GNOME Bugzilla – Bug 653768
inline HTML subtitle parser plugin
Last modified: 2011-07-10 19:31:48 UTC
Hello, I have written a small subtitle parser plugin, that converts inline html in plain/text subtitles to pango markup. The plugin is automatically plugged by the subtitleoverlay element so it works out of the box. Commit 74e0c05ff7d2270494d should be reverted in gst-plugins-good if the htmlparse plugin makes it in gstreamer. I have attached a patch against gst-plugins-bad git head. Thanks
Created attachment 191052 [details] [review] htmlparse patch against gst-plugins-bad git head
text/plain is not the appropriate type for HTML subtitles. Also, htmlparse is not the best name for this element. It does not parse HTML.

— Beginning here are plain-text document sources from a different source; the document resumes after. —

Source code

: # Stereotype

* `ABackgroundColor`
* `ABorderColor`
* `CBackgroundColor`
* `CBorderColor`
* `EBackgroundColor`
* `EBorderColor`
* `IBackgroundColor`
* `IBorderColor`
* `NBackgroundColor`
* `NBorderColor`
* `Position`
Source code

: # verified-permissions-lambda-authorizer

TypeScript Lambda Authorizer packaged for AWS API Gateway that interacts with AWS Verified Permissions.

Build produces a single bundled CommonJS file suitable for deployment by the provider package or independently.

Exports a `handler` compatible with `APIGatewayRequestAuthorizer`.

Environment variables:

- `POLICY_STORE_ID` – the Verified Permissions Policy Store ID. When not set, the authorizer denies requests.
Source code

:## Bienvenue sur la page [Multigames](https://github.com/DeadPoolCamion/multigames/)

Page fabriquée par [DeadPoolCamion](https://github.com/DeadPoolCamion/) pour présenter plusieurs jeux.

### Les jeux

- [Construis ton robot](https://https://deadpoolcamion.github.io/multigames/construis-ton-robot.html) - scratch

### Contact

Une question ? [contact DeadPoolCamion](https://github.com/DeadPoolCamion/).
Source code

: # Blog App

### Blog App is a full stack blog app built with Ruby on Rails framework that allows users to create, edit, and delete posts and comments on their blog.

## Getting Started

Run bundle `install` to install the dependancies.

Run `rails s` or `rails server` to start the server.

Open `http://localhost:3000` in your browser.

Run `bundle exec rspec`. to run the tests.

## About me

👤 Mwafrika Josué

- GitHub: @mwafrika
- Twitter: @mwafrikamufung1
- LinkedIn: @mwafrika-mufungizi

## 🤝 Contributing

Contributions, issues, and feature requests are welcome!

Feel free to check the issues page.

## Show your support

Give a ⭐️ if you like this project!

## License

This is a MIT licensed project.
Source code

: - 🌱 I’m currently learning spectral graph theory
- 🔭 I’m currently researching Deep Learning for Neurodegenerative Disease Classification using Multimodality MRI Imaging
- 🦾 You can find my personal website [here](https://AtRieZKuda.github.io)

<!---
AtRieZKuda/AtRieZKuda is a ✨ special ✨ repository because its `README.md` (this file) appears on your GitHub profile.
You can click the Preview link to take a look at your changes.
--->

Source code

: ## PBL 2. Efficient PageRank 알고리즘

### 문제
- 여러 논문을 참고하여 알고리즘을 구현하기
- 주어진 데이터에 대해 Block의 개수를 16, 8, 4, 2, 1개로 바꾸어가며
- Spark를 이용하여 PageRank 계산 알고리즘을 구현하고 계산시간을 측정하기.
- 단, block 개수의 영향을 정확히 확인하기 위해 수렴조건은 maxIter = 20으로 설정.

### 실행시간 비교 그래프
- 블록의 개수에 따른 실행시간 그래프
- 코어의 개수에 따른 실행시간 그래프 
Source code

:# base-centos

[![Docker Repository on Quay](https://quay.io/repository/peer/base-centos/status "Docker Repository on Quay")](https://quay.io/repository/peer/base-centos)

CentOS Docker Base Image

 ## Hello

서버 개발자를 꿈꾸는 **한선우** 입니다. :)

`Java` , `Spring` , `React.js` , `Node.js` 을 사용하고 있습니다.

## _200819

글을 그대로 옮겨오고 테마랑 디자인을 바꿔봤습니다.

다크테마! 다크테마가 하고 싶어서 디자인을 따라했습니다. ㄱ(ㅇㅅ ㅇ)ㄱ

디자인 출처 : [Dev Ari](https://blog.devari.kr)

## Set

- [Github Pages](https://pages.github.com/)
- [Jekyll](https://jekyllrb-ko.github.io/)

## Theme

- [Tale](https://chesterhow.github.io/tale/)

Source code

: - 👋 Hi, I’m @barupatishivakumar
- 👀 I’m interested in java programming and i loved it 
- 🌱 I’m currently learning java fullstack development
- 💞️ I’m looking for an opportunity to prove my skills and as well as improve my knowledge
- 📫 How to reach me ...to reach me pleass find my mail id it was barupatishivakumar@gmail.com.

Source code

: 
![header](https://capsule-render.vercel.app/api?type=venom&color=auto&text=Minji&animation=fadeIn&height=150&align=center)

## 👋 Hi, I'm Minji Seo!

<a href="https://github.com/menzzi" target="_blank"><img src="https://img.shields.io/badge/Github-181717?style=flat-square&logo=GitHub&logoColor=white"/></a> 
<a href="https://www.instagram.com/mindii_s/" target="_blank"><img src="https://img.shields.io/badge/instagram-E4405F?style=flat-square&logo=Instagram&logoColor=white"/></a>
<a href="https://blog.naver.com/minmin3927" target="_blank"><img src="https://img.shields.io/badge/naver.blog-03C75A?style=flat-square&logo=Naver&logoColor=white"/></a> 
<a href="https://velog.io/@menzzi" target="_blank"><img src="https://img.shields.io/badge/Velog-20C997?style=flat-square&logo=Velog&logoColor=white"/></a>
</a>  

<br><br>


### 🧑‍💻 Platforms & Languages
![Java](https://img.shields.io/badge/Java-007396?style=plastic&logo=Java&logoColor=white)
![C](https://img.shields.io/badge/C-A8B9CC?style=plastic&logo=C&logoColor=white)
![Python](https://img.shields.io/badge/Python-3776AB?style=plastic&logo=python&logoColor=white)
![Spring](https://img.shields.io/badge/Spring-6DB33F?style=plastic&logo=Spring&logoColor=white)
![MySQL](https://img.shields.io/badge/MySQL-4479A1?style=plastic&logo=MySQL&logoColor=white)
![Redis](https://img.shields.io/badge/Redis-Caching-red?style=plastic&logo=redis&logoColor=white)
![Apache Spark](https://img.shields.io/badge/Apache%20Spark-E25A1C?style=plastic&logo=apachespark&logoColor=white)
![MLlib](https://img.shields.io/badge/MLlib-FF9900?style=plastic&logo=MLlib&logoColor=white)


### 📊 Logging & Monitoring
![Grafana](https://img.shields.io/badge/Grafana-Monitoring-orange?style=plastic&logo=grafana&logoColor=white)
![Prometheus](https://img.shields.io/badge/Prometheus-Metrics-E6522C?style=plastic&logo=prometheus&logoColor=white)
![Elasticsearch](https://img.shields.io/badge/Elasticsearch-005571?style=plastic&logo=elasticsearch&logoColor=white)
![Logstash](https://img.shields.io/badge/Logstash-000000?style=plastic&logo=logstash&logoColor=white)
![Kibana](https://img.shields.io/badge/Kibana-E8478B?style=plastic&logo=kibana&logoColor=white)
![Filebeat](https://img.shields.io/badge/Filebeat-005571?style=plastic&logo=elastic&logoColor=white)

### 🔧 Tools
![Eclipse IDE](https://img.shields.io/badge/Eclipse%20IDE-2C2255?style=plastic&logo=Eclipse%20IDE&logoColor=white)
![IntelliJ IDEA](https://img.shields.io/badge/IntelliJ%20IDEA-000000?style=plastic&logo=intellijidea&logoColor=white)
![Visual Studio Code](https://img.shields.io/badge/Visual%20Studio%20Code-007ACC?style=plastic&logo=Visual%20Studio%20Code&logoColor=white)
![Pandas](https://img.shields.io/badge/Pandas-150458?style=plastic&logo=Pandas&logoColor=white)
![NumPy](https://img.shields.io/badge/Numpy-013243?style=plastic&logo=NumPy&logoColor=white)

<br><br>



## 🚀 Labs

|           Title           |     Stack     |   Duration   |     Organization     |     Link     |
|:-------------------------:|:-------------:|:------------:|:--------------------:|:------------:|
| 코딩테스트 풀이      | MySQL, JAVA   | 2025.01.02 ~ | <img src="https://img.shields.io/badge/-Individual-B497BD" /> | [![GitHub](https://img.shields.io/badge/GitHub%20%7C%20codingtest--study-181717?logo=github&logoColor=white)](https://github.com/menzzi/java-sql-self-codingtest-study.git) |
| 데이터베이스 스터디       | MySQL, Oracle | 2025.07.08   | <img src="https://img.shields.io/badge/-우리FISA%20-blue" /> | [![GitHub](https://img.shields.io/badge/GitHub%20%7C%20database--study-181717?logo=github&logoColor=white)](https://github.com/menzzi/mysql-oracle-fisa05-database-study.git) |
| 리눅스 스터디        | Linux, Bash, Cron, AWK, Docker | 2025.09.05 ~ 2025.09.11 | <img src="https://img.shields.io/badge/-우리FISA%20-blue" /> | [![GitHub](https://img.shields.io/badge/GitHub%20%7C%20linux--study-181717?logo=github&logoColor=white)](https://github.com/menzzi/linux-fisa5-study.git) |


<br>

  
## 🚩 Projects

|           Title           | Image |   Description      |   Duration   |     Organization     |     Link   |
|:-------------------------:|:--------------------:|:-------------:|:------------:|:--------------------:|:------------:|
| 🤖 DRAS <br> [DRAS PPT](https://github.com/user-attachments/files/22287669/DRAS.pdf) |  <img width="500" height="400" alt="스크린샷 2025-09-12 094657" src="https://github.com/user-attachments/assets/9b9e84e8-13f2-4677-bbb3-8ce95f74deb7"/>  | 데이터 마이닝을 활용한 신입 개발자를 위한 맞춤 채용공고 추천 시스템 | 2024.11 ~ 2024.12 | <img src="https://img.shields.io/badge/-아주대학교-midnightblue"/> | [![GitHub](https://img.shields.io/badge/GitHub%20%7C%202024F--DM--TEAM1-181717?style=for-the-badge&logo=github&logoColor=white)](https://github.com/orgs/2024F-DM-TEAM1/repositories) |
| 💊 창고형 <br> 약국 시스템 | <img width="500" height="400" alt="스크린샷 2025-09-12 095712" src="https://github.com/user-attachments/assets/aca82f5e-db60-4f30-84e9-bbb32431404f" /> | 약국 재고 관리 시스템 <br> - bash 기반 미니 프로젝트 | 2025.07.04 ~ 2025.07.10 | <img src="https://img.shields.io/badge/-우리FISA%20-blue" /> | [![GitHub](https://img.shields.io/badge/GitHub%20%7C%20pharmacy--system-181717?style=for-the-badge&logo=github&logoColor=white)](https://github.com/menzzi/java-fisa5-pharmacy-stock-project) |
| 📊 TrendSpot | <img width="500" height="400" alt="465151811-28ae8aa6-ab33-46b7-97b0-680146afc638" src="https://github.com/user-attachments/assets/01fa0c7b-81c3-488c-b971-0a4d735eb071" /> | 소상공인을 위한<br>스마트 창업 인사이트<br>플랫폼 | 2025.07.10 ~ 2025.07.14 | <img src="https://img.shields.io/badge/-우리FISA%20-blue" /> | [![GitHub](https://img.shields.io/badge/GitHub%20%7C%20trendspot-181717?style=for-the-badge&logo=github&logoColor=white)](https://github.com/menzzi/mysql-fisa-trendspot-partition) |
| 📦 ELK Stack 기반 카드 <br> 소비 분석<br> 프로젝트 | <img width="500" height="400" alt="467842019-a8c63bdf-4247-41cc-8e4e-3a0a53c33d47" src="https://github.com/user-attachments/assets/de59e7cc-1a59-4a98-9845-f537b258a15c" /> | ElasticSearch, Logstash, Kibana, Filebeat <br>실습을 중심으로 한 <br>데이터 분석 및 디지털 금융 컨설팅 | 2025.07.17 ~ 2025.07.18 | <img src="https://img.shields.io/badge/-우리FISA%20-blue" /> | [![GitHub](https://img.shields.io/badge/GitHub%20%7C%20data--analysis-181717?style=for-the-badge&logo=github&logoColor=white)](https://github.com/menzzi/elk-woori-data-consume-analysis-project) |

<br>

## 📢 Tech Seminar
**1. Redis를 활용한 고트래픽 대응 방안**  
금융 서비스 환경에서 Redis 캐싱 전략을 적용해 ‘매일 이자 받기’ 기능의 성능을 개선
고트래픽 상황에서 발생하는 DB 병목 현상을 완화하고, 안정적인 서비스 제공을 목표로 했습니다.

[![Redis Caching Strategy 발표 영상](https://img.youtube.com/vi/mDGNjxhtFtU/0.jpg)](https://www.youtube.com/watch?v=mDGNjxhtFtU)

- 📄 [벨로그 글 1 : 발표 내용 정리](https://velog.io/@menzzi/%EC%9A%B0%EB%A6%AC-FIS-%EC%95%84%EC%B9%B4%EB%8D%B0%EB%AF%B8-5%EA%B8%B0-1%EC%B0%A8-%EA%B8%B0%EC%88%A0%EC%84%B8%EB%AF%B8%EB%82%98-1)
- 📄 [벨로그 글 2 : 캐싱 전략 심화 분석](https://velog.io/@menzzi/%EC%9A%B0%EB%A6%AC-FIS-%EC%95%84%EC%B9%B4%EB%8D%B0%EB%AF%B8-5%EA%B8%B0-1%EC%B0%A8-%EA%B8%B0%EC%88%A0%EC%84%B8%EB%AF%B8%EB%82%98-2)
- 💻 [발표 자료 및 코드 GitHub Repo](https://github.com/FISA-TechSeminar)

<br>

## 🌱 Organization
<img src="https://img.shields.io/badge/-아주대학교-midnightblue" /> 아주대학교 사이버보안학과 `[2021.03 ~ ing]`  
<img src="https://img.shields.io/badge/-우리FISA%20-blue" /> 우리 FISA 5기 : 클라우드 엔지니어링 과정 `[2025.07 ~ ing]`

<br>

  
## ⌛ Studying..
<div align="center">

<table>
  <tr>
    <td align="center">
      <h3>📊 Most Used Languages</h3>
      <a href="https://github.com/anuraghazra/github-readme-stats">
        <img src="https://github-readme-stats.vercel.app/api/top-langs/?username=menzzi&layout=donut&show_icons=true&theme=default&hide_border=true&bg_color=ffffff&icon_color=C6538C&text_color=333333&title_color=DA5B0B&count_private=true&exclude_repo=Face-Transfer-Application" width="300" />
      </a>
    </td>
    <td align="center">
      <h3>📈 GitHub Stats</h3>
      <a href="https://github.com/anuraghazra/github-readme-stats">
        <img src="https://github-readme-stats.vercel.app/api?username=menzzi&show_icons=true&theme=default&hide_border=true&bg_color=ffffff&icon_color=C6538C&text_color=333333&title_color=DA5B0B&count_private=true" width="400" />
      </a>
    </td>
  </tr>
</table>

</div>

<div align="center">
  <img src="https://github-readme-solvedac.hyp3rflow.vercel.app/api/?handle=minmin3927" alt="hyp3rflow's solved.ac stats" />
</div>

I'm using text/plain because there is no metadata in the input stream specifying that the subtitles contains tags. There is no spec for tags in plain text subtitles. We could parse the subtitles in the demuxers to detect a tag and change the mimetype but I don't think it is necessary. Since there is no spec for this kind of subtitles and the tags are taken from the html spec, I'm not sure what other name could be used.
You can invent a new caps format, e.g. "subtitle/html". This should also go together with a typefinder in gst-plugins-base/gst/typefind but as this seems to be plain HTML this will be hard to distinguish from non-subtitle HTML... Where are subtitles like this used?
This element was useful with subtitles embedded in MKV files, and I just found out they are actually in the SubRip format, the text/plain format is the output of matroskademux. SubRip format can have the following tags: <b> <i> <u> <s> <font color="#xxxxxx"> The subparse element handles <b>, <i>, <u> and <s>. The matroskademux element handles <b>, <i>, <u>, <s> and <span> tags since 74e0c05ff7d2270494d. So my plugin is actually not needed, only font color support is missing in these elements. Sorry for my lack of research, I am closing the issue.